* Given text

How Can I Deal With My Ex Turning Violent During a Divorce?

How Can I Deal With My Ex Turning Violent During a Divorce?

Divorce processes can result in bad blood, and they are never simple. However, all parties should maintain a civil and respectful demeanour throughout the process. When one group member crosses the line and engages in physical abuse, your lawyer can intervene to offer legal protection in the form of a temporary restraining order and fight for compensation.

The legal choices and safeguards provided by Massachusetts’ statutes for victims of domestic violence may initially seem limited. Please contact a Boston divorce attorney if you’re concerned that reporting domestic violence will impact your divorce.

Abuse Laws in Massachusetts

Mass. General Laws c.209A, a section of the Abuse Prevention Act, sets down legal definitions and protections for domestic violence in Massachusetts. Abuse is defined by law as any bodily harm, threats of physical harm, intimidation that suggests physical danger or any unwanted sexual behaviour. The rule applies to both household members, such as roommates, and family members, such as a spouse or parent. Even if your divorce is still pending, this statute can offer protections to soon-to-be ex-spouses who have been subjected to domestic abuse.

Domestic Violence Legal Protection

The Massachusetts Abuse Prevention Act provides victims of domestic violence with a broader range of safeguards than harassment statutes. However, it is only applicable to family or household members. You may ask the court for assistance if your ex-spouse starts to abuse you: 

  • Refrain from being abused by the defendant (your abuser).
  • Except for legitimate court-ordered reasons, stop the defendant from contacting you.
  • Keep them out for a limited time, usually no longer than a year, and don’t let them into your house or place of business.
  • If there is evidence that giving the sole victim custody is in the kids’ best interests, then you should give her interim custody of any minor kids.
  • The court may issue an Abuse Prevention Order, a restraining order created primarily to assist partners and kids threatened with physical abuse by a spouse or parent, to accomplish these steps.
  • A domestic violence restraining order form may be downloaded, completed, and filed in your county family court if you are a victim of domestic abuse. After filing, you will have a hearing with a court that will decide whether or not to grant you a Temporary (Ex-Parte) Order. This order lasts for 10 working days and can be requested from a judge without a hearing to offer short-term protection from an abuser.

* Extracted entries
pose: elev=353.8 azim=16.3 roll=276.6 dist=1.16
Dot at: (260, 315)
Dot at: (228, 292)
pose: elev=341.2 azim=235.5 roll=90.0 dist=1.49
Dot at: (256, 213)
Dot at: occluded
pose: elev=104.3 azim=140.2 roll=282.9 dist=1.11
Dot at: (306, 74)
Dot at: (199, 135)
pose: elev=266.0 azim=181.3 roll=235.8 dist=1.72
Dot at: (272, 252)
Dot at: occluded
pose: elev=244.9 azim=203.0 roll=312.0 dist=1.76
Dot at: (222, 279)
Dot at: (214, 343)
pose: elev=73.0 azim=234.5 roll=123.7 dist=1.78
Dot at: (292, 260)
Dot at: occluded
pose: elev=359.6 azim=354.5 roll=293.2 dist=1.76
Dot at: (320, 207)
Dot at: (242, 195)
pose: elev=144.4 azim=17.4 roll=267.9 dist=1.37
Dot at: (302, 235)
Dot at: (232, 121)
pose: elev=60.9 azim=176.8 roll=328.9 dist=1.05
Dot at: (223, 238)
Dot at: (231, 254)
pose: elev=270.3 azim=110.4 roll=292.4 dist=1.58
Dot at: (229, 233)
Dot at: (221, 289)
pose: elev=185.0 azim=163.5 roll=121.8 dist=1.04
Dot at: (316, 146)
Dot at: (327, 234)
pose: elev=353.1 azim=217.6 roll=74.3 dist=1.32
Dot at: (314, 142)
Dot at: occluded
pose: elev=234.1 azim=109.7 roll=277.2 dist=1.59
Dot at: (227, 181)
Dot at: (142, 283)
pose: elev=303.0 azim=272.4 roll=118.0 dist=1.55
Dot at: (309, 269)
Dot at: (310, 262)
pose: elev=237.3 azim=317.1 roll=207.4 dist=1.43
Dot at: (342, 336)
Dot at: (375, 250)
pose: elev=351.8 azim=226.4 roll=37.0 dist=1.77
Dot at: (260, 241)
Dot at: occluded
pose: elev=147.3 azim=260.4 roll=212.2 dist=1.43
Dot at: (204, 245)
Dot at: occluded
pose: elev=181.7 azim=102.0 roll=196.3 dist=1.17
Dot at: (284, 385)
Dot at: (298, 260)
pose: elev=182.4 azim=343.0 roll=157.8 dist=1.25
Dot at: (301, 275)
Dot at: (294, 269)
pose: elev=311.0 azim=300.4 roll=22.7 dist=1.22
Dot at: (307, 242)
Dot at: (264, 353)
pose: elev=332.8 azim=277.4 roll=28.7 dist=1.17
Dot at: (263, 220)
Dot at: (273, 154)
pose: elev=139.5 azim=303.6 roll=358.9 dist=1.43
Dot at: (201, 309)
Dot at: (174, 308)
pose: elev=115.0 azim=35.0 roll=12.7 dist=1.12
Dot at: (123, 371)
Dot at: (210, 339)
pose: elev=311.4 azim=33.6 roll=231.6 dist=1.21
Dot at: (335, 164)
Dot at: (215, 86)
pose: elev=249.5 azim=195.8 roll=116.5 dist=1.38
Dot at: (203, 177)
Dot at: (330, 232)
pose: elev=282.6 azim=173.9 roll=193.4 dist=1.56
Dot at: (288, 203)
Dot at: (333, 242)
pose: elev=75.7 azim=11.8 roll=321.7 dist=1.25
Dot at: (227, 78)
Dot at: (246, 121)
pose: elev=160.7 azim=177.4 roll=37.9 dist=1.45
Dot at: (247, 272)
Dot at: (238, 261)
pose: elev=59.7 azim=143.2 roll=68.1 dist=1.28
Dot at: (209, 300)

* Work required
Copy out the part of the text on divorce and domestic violence starting with "The Massachusetts Abuse" and going on through "accomplish these steps.", changing "defendant" to "respondent" throughout. The entries have nothing to do with the text on divorce and domestic violence.

* Solution to the problem
The Massachusetts Abuse Prevention Act provides victims of domestic violence with a broader range of safeguards than harassment statutes. However, it is only applicable to family or household members. You may ask the court for assistance if your ex-spouse starts to abuse you: 

  • Refrain from being abused by the respondent (your abuser).
  • Except for legitimate court-ordered reasons, stop the respondent from contacting you.
  • Keep them out for a limited time, usually no longer than a year, and don’t let them into your house or place of business.
  • If there is evidence that giving the sole victim custody is in the kids’ best interests, then you should give her interim custody of any minor kids.
  • The court may issue an Abuse Prevention Order, a restraining order created primarily to assist partners and kids threatened with physical abuse by a spouse or parent, to accomplish these steps.